The Consumer Financial Protection Bureau (CFPB) has proposed to delay the mandatory compliance date of the General Qualified Mortgage (QM) final rule from July 1, 2021 to October 1, 2022. The rule, proposed last June, is designed as a replacement for the so-called GSE patch. CFPB says it is proposing the extension to ensure that homeowners struggling with the financial impacts of the COVID-19 pandemic have the options they need.
As originally written at the time of the housing crisis, the Ability to Repay/Qualified Mortgage Rule (ATR-QM Rule) provided a safe harbor to protect lenders from lawsuits charging them with failing to appropriately quantify a borrower's ability to repayment a loan. In general, the QM rule requires that a loan comply with prohibitions on certain loan features, points, and fee limitations. It also requires that a borrower's a debt-to-income (DTI) ratio does not exceed 43 percent and that creditors "calculate, consider, and verify debt and income for purposes of determining the consumer's DTI ratio using the standards contained in Appendix Q of Regulation Z."

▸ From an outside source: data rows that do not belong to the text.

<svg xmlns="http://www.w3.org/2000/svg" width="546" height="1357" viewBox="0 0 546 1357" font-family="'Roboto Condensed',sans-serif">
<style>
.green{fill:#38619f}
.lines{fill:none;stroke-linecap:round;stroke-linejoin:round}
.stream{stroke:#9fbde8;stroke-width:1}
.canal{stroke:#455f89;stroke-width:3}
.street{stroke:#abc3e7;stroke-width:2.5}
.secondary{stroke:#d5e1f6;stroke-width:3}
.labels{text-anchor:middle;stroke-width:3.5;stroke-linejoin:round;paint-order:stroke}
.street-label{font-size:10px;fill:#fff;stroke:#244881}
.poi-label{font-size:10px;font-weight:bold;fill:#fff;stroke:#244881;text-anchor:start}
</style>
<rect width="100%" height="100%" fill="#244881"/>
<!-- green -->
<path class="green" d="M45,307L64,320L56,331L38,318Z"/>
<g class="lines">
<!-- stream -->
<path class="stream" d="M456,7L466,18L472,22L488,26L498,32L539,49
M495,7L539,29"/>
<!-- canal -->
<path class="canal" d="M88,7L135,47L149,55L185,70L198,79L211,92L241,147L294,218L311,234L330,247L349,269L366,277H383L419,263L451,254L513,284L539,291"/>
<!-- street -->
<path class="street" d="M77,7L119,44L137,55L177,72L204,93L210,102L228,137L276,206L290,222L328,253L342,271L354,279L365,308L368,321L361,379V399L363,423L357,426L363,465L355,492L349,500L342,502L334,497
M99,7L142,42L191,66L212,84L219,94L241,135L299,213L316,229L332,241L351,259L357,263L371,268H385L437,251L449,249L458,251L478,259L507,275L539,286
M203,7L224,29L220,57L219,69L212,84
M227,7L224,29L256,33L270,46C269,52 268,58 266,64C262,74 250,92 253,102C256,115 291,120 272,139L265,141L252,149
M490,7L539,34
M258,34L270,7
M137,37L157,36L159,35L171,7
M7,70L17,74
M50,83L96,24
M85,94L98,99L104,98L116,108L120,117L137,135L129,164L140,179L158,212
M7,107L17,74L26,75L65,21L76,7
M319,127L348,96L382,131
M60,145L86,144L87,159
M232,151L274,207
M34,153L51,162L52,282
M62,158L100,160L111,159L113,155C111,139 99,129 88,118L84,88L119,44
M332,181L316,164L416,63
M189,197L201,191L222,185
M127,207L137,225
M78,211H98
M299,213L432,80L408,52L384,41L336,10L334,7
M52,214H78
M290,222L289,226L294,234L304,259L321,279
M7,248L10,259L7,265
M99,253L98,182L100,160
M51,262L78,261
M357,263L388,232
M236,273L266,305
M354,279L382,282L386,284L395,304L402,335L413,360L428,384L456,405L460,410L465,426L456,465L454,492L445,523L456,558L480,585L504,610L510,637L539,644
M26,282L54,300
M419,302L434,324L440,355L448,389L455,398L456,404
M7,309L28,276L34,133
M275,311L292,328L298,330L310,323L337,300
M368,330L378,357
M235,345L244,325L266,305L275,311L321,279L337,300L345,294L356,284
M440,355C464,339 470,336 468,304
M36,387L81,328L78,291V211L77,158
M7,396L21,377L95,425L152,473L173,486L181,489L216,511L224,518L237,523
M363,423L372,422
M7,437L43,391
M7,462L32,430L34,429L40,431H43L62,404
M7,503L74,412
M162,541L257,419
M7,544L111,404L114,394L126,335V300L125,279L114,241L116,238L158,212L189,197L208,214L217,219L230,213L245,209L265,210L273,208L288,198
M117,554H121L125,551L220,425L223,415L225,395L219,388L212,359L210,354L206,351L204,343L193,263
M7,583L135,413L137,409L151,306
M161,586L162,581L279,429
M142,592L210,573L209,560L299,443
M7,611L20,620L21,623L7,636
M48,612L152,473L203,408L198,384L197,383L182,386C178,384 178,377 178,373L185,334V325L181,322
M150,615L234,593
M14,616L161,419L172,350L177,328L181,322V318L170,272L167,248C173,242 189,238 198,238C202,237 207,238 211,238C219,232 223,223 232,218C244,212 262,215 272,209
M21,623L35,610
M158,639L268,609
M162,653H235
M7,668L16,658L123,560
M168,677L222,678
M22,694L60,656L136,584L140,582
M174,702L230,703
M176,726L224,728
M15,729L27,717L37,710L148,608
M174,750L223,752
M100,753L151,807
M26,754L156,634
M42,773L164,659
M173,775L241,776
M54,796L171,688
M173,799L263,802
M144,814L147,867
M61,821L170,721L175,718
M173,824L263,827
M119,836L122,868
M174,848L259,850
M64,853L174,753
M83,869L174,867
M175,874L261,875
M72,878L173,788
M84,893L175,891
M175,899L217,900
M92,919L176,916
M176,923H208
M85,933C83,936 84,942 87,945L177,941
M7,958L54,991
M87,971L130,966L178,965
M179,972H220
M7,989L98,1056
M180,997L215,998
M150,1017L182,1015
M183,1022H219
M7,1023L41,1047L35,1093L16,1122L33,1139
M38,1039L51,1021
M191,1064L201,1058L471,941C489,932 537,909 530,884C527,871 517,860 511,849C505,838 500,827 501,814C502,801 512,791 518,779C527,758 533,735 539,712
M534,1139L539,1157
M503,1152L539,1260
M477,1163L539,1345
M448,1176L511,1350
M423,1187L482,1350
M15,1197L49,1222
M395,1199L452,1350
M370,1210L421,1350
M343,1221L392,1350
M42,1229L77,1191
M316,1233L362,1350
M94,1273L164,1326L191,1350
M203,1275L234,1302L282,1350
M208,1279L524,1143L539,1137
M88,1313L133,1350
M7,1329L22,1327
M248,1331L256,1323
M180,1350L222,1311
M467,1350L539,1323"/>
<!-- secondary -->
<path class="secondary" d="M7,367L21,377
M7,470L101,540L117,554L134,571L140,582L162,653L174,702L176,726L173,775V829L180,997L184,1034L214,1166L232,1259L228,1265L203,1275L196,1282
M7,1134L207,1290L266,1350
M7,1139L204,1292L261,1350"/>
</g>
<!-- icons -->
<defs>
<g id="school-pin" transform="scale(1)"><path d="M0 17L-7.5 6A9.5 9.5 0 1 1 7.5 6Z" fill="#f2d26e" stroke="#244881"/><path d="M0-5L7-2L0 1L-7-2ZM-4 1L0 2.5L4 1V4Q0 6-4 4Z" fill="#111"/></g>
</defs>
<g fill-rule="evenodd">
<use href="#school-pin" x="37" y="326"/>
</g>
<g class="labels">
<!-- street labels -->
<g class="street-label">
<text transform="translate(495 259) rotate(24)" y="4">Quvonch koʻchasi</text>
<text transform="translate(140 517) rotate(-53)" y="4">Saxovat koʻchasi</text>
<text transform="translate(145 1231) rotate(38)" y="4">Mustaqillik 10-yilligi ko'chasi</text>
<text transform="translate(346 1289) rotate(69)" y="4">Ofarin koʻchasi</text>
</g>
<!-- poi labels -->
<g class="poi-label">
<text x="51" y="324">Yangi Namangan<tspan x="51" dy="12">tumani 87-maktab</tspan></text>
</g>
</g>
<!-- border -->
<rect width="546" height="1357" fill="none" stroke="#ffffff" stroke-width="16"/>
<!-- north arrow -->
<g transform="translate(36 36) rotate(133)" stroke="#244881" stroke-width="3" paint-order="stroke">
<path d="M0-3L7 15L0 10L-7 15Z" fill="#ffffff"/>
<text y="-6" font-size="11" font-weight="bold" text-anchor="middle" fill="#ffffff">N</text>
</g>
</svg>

The FHA, VA, and USDA have different rules on debt, so they were excluded from the DTI limit, leaving it only to apply to the GSEs and non-government affiliated lenders. This exclusion was rectified by the patch which eliminated the 43 percent debt limit for loans that otherwise complied with guidelines that qualified those loans for purchase or guarantee by one of the GSEs.
The patch would sunset when the GSEs were released from conservatorship or no later than January 10, 2021 so, with no change in the GSEs' status CFPB proposed several rules, one to extend that expiration date, the other to amend the ATR/QM to make the patch unnecessary. The latter, now a final rule, is set to take effect in July. Among other things, the rule removes the General QM loan definition's 43 percent DTI ratio limit and replaces it with a limit based on the loan's pricing. Details of the rule can be found here.
CFPB says the COVID-19 pandemic has left almost 3 million American homeowners behind on their mortgages with Black and Hispanic communities bearing the brunt of job losses while still not fully recovered from the impact of the Great Recession. Forbearance plans and foreclosure moratoriums have helped many homeowners stay in their homes, but those interventions may end before either the broader economy or the housing market have recovered from the impact of the pandemic. The extension of the mandatory compliance date may help ensure stability and access to affordable, responsible credit in the mortgage market.
The extension of the compliance date is contained in a Notice of Proposed Rule Making (NPRN) on which comments can be made until April 5, 2021. CFPB says that extending the mandatory compliance will allow lenders more time to offer QM loans based on the homeowners' debt-to-income (DTI) ratio, and not solely based on a pricing cut-off. It will also give lenders more time to use the GSE Patch, which provides QM status to loans that are eligible for sale to Fannie Mae or Freddie Mac.
If this NPRM is finalized as proposed, the old, DTI-based General QM definition; the new, price-based General QM definition; and the GSE Patch (unless the GSEs exit conservatorship prior to October 1, 2022) would all remain available for loan applications received prior to October 1, 2022.